PORTLAND — The city could become home to another university, if Portland’s Elks lodge can find a new home.

Bangor-based Husson University won approval from the City Council on Monday night to move forward with its plan to operate a satellite campus on outer Congress Street.

The deal hinges on the site’s current occupant – Portland Lodge 188 of the Benevolent and Protective Order of Elks – acquiring a building on Warren Avenue.

If the Elks can buy the building occupied by Keeley the Katerer, at 178 Warren Ave., Husson will go before the Planning Board for site plan review for 1945 Congress St.

Steve Corey, who chairs the Elks’ building committee, said the club’s space on Congress Street is too big and costly to operate. He said the Elks membership has declined from 2,000 six years ago to 900 today. With fewer members to support its operations, the club felt it needed a smaller lodge. Corey said the Elks have a tentative agreement to buy the Keeley building.
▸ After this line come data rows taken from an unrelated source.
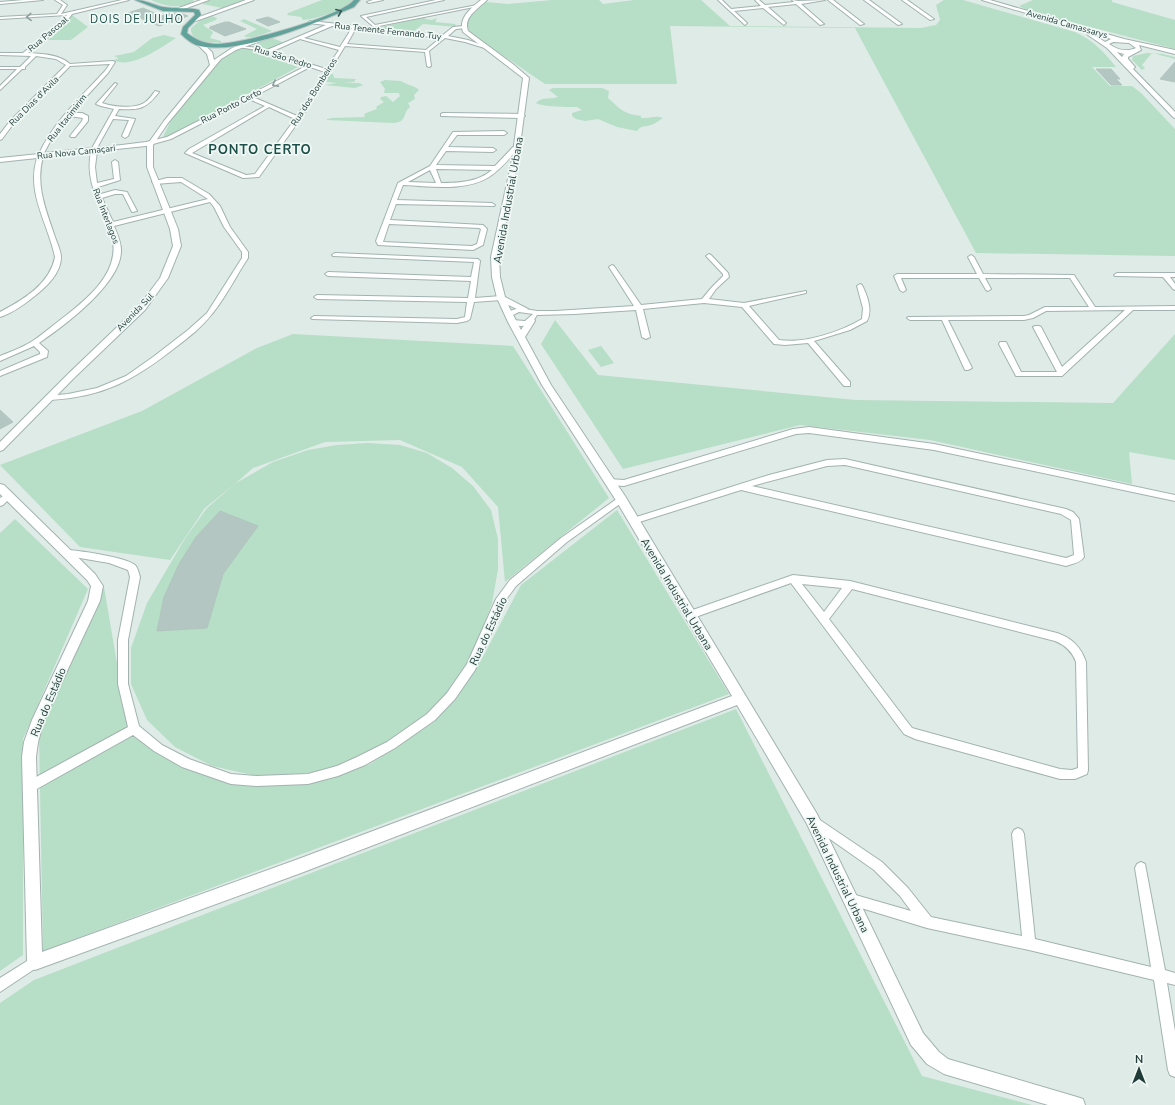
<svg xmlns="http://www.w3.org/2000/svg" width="1175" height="1105" font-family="'Nunito Sans',sans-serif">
<rect width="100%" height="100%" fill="#dfebe7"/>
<path fill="#b7dec6" d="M151 0H193L194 1C181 10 164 6 151 0Z
M209 0H247L222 8 203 4V2Z
M322 0H352C349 9 312 20 303 20L301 17 287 15 288 13Z
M552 0H599L603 4 634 0H701L730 26 921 28 936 25 940 20 936 5 944 0H963L1075 32C1094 41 1103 51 1116 67H1092L1110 86H1132L1141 93 1175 129V256L976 253 855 28 670 26 677 84H545L470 33 467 24 469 18 486 2 508 4Z
M1033 0H1112V2L1175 20V49L1029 11 1019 6Z
M72 15 88 27 71 40H48L64 26H63Z
M212 16 217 18 216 20 203 25 213 32 210 38 221 41V43C210 42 190 43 191 28L201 20Z
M426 17 425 19 432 20 437 18 435 22 455 24 457 27 423 24 413 32 376 28Z
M244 19 272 31C265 33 252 40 244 36L257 29 240 21Z
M164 35 176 38C162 47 130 70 114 60L119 58 114 56 134 52 152 38Z
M272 38 285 43 269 50 253 45Z
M247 48 271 56 269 57 298 67 218 110 220 111 168 137H163L170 122 220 58 238 50Z
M1147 53 1163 54 1175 57V59L1152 53 1142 65 1145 68 1142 70 1132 60 1133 56Z
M330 74H333L334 78 356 79 354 82 343 83H359L363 85 355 88 325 85 337 83 327 82 324 79 325 76Z
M385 80 401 81C408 86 414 85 419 90L414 95 415 99 408 103 410 107C402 113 408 122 393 123L327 120V119L332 118 365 117 364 115 366 113 377 109 376 107 384 102 380 99 381 97 386 96 393 102 400 96 399 93H384L385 89 380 82Z
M553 88H602L609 91 608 98C620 109 624 114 641 116V118C650 119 653 115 663 118 659 120 655 124 651 125 646 127 641 125 637 131L617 127 598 119 585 121 576 119 572 116V113L582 110 577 107C570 107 541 107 536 103 543 96 550 100 558 97L549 90Z
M555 320 598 375 856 400 1113 403 1175 334V460L1129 452 1132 484 930 440 800 425 623 469 541 344Z
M293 334 513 346 609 498 505 582 498 507 462 467 400 440 325 442 253 468 236 483 273 462 308 450 337 445 368 443 400 445 427 453 452 468 473 486 491 510 498 539V569L492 603 479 639 462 674 437 705 409 729 372 752 334 768 297 775H252L212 766 175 747 147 720 131 684V648L147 603 186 537 207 508 236 483 205 508 170 560 80 547 0 465 142 411 257 348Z
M601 346 614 363 601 367 588 350Z
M617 510 729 694 43 951 39 735 104 587 129 734 184 766 229 784H308L370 764 434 722 477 668 521 585Z
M15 519 88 589 23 739V955L0 971V533Z
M736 709 922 1076 1032 1105H0V1003L34 980Z"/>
<path fill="#b4c6c1" stroke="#b1c5bf" d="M143 8 161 16 172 13H180L188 16 159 26 128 13Z
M268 17 280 22 268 26 256 20Z
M225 22H229L246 29 225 36 209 28H212L210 27Z
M1175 62V82L1160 79Z
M1096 69H1111L1120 79H1116L1122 85H1111Z
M0 410 13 422 0 429Z
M220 511 258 526 223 574 207 628 157 631 164 597 179 564 196 537Z"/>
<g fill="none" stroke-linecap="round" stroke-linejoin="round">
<g stroke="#a2b3af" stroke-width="2">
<path id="minor" d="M24 0H43L0 4V2Z
M55 0H60L67 5 61 14 122 0H129L72 14 65 24 28 53C42 54 59 54 70 64L113 61 115 62 108 73 71 113H82L88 116V121L75 137H71L70 136 82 121 83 118 69 116 53 136 44 153 92 148 114 109 101 106 96 104 115 83 117 84 102 103C113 107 134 109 144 103 149 100 152 95 155 91L159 92C146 109 140 110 119 109L115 116 135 119 128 136 125 138 122 136 129 120 113 119 97 148 146 142 167 137 306 66 257 50 238 47 240 46 258 48 267 50 326 25 308 23 310 21 443 35 453 27 464 26 466 28 456 29 448 36 468 40 490 48 488 49 465 42 445 38 429 51 431 66 429 67 427 66 425 52 345 46 301 118 259 177 243 178 185 153 189 149 265 106 249 99 171 139 146 146 97 151 95 167 97 183 114 179 112 162 115 160 118 162 120 180 98 187 101 194 115 190 127 192 137 211 132 212 123 194H115L102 198 113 222 208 199 181 182 155 184 152 182 167 178H182L209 194 220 206 230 227 248 252V258C236 276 226 297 212 314 202 327 189 337 176 347 134 380 104 397 50 400H47V396L68 394 97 388 126 376 153 357 188 330 207 313 242 258V252L224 227 214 207 210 202 114 226C117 233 121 242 121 250 122 283 64 326 39 343L48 351 47 357 0 376V371L40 354V352L34 346 0 361V356C10 352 21 348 31 342 39 337 47 330 55 324 81 304 122 275 112 237 104 208 84 185 91 152L43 157C35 185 46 210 55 237 57 243 61 251 61 257 61 273 47 286 36 295 26 303 13 313 0 317V312C23 300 50 284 55 257 48 223 26 193 37 158L0 162V158L39 154C54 121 81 97 105 71L110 64 70 66 14 123 2 139 0 140V134L10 121 66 65 56 59 36 56 25 67V69H22L0 90V86L17 69H0V67H20L31 56 0 55V53H23L61 22 67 15 0 19V17L57 14 63 5ZM332 26 352 28 340 47 304 38ZM356 28 440 38 426 50 347 44ZM300 39 339 50 326 69 271 52ZM310 67 325 72 297 116 253 97ZM269 107 295 119 255 174 246 175 192 153Z
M373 0H383L369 3 367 2Z
M436 0H444L366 17 375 25 477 5 479 6 374 27 361 16Z
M718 0H722L731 9 761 6 755 0H759L765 5 794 2 792 0 798 1 825 0 801 4 824 24 820 25 796 4 768 7 786 23 784 25 763 8 734 11 747 23 745 25Z
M828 0H833L864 24 860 25Z
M864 0H869L902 24 898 25Z
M902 0H907L934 19 930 20Z
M443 113 522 114 525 116 522 118 441 116V114Z
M453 132 504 131 507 133 504 135H457L448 147 493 148 496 150 493 152 446 151 436 165 495 166 513 147 518 148C510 158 500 170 489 177 465 192 430 186 403 185L397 200 492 203 495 205 494 206 396 204 390 220 483 225 487 229 483 245 473 250 378 245 376 241 398 183 430 166ZM436 169 492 170C478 182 459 183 441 183ZM430 170 436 183 408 182ZM389 224 479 228 481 229 477 244 472 246 383 242Z
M335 253 478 259 480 261 475 298 501 296 504 298 501 300 474 302 470 319 467 321 457 323 312 319 311 318 314 316 457 319 465 317 467 302 317 299 314 297 317 295 468 298 471 281 328 276 325 274 328 272 471 277 474 262 333 256 332 255Z
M709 254 711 255 728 273 729 277 716 289 709 299 744 303 806 291V293L749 306 779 340C804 344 840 332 862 319L863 308 857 286 860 284 862 285C867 295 873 310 867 321L850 330 814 341 850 382V386H844L808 343 785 345 774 344 742 307 704 303 643 309 650 337 646 339 642 337 636 310 574 314 537 315 532 323C525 327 516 327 509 322L512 320 525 321 533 314 519 312 509 317 506 315 510 311 519 308 537 311H555L634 306 609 267 612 265 614 266 641 305 702 299 712 287 723 276V274L706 256Z
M971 255 974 257 983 274 1074 275 1095 307 1175 306V310H1133L1062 376H1016L999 344 1000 342H1006L1021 372H1057L1033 327 1035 326H1039L1041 327 1062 367 1125 310 1046 311 1033 318 1024 320H948L972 368 968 370H965L942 320H910L907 318 908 317 1024 316 1029 315 1045 307H1089L1070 278H985L991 289 988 291 986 290 979 278H901L906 290 903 292 900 290 894 276 897 274H977L968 257Z
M1117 273H1175V277H1170L1175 284V290L1173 289 1163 277 1115 276 1114 275Z
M809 427 934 444 1175 495V501L934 450 809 433 796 434 624 486 609 485 605 482 609 479 624 480 793 429Z
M845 459 1066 509 1073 512 1079 519 1084 557C1080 563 1072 564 1066 566L741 490 633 524 629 521 630 519 769 475 827 460ZM845 465 1061 514 1071 520 1074 555 1066 558 752 486 827 466Z
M8 493 11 494 12 496 3 505 0 506V498Z
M621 496 624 497 625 499 624 501 567 542 516 586 505 601 475 670 455 699 435 720 395 748 365 765 338 776 308 784 257 786 231 784 182 767 154 751 133 735 35 790 31 791 27 790 25 786 27 782 128 727 118 684V640L130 577 128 570 109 563 68 556 65 555 63 553 65 551 68 550C82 551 125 557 135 565 138 568 139 574 140 577L128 640V684L139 726 162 745 189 759 231 774 257 776 308 774 337 766 357 757 387 742 427 714 447 693 467 664 496 599 510 580 561 538Z
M793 575 850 581 1057 633C1072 638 1081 647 1086 662L1088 770 1087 774 1075 779H1060L915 739 904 734 791 583 690 619 687 618 685 615 687 612ZM802 584 842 588 824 612ZM852 589 1055 641C1065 645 1072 651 1076 662L1078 768 1072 770 1060 769 912 728 829 619Z
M814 816 882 862 908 888 931 917 1022 936 1012 834 1014 830 1018 828 1022 830 1024 834 1035 939 1151 967 1135 868 1137 864 1141 862 1145 864 1165 970 1175 973V985L1167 983 1175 1031V1077L1170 1075 1168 1070 1154 980 1029 950 927 928 848 904 846 900 848 896 852 894 911 911 900 896 874 870 810 825 808 821 810 817Z
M35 956 39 958 41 962 39 966 0 992V978Z"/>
</g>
<g stroke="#a2b3af" stroke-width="2">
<path id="tertiary" d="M201 0H209L181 10 176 9Z
M246 0H254L196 21 191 20Z
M481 0H487C478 9 463 17 468 31L514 65 529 78 518 160 499 257 500 277 505 297 528 309 524 312 508 305 521 330 528 319H534L535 321 525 337 551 385 625 496 817 814 923 1033 939 1052 948 1059 1077 1097 1083 1099 1085 1105H1048L944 1074 927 1064 911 1045 807 824 737 705 301 873 35 970 30 967 27 962 22 757 24 742 32 720 88 601 91 586 87 580 0 494V484L4 485 95 574 103 586 100 601 44 720 38 742 36 757 42 952 301 858 732 696 617 502 542 385 508 322 497 298 492 277 491 257 512 160 523 78 463 32C458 18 471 8 481 0Z
M982 0H990L1124 39 1175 50V54L1139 45 1141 50 1128 57V59L1135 67 1133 69 1175 112V118L1173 117 1107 48 1088 35 1087 34 1090 32ZM1092 33 1111 39 1105 42ZM1113 42 1129 43 1136 48C1127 52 1117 50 1109 44ZM1117 52 1124 54 1122 57Z
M261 38 266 39 236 50 221 59 168 123 153 145V167L178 229 181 246 168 278 145 310 74 378 3 450 0 451V442L68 374 139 306 160 278 173 246 170 229 147 167V145L164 121 210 65 207 54 197 44 202 43 212 52 214 60 232 48Z"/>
</g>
<g stroke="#c0c8c7" stroke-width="2">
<path id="primary" d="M135 0C146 0 153 5 163 7 175 9 187 7 199 10L201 15 188 28 187 33C196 40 203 43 215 44 239 45 340 17 354 0H360L354 7C315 23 237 57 196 45 191 43 185 38 181 34L183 27 195 15 194 12 163 11Z"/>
</g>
<use href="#minor" fill="#fff" fill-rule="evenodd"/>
<use href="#tertiary" fill="#fff" fill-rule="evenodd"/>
<use href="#primary" fill="#61a39a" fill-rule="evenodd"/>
</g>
<defs><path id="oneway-chevron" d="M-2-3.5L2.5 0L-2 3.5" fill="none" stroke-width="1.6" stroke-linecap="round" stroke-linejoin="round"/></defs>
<use stroke="#335b55" href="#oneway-chevron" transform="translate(339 12) rotate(-22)"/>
<g stroke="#8f9e9c">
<use href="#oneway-chevron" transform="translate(29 17) rotate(177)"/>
<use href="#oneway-chevron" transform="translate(275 84) rotate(152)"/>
</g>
<g text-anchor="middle" stroke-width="3.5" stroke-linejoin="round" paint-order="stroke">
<g font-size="9" fill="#1f3c38" stroke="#f0f8f5">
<text transform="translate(1067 24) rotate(16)" y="3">Avenida Camassarys</text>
<text transform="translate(388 31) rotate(6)" y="3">Rua Tenente Fernando Tuy</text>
<text transform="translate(48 34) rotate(-40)" y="3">Rua Pascoal</text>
<text transform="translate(283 57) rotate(17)" y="3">Rua São Pedro</text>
<text transform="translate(314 92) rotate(-58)" y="3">Rua dos Bombeiros</text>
<text transform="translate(34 101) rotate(-45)" y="3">Rua Dias d'Avila</text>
<text transform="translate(231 106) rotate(-27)" y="3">Rua Ponto Certo</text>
<text transform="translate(67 118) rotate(-52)" y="3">Rua Itacimirim</text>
<text transform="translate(76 152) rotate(-6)" y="3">Rua Nova Camaçari</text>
<text transform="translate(106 216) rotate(69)" y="3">Rua Interlagos</text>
<text transform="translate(135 312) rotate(-46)" y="3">Avenida Sul</text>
</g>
<g font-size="11" letter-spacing="1" fill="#1b4f48" stroke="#f0f8f5">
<text x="137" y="23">DOIS DE JULHO</text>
</g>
<g font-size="11" fill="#1f3c38" stroke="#f0f8f5">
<text transform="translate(508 200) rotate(-80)" y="4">Avenida Industrial Urbana</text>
<text transform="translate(677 594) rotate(59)" y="4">Avenida Industrial Urbana</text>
<text transform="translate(488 631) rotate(-65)" y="4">Rua do Estádio</text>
<text transform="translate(48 702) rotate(-67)" y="4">Rua do Estádio</text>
<text transform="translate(838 874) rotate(64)" y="4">Avenida Industrial Urbana</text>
</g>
<g font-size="13" font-weight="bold" letter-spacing="1" fill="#1b4f48" stroke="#f0f8f5">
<text x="260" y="154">PONTO CERTO</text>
</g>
</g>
<g transform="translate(1139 1069)" stroke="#f0f8f5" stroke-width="3" paint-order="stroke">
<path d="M0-3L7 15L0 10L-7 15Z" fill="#1f3c38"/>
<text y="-6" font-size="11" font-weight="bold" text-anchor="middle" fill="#1f3c38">N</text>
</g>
</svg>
The City Council cleared Husson’s path by unanimously approving a zoning change to allow colleges, universities and trade schools to operate as conditional uses in the zone where Husson wants to operate.

The Planning Board considered the zoning change in February but deadlocked 3-3, leaving the council to decide the matter.

After informal negotiations between Husson and the Planning Board, the board revised its position, indicating that it could support the zoning change with two conditions.

Those conditions stipulate that any university or college be on a major street to operate in a residential zone, and that the institution must show the city that the site is large enough to accommodate expansions. The conditions were accepted by the council.

Councilor John Anton said the conditions convinced him to vote in favor of the zoning change, but he urged Husson officials to meet with neighbors to discuss any future plans for expansion on the site. “I think (Husson) is a great add to the city,” he said.

Not everyone agreed. Two neighbors, Paul Dubois and Bill Linnell, said that having a university next to their homes would significantly alter the character of their neighborhood.

The Stroudwater Neighborhood Association has gone on record as supporting the zoning change.

Linnell said he and his wife moved to Stroudwater from Cape Elizabeth a few years ago.

“It is quiet. We’ve got deer, fox and coyotes hollering at night. We’ve really enjoyed living there,” Linnell said. “(The university) is going to change the character.”

Mark Malone, a partner in Malone Commercial Brokers who represents Husson and the Elks, said Husson plans to close its satellite campus near the Maine Mall in South Portland and move those 350 students to the campus in Portland, which already has the University of Southern Maine and the University of New England.

He said the proposal calls for a developer to buy the Elks property and renovate it before leasing it back to Husson. The new campus would have a 16,000- to 24,000-square-foot classroom facility.

Enrollment would likely top out at 450 students, with a maximum of 95 to 100 on campus at any one time, Malone said. Classes would be held primarily in the late afternoon and evenings, as well as weekends. All classes would end by 10 p.m.

Also Monday, the Port City Music Hall was granted an after-hours entertainment license.

Portland police initially objected to Port City’s request, saying that large crowds on city streets after 1 a.m. could contribute to disturbances and fights. But after meeting with Port City management, Assistant Police Chief Vern Malloch said the concerns have been addressed.

Councilors voted 9-0 to approve the permit, which will allow Port City Music Hall to remain open from 1 to 3 a.m. for special events. During that time, the business cannot serve alcohol.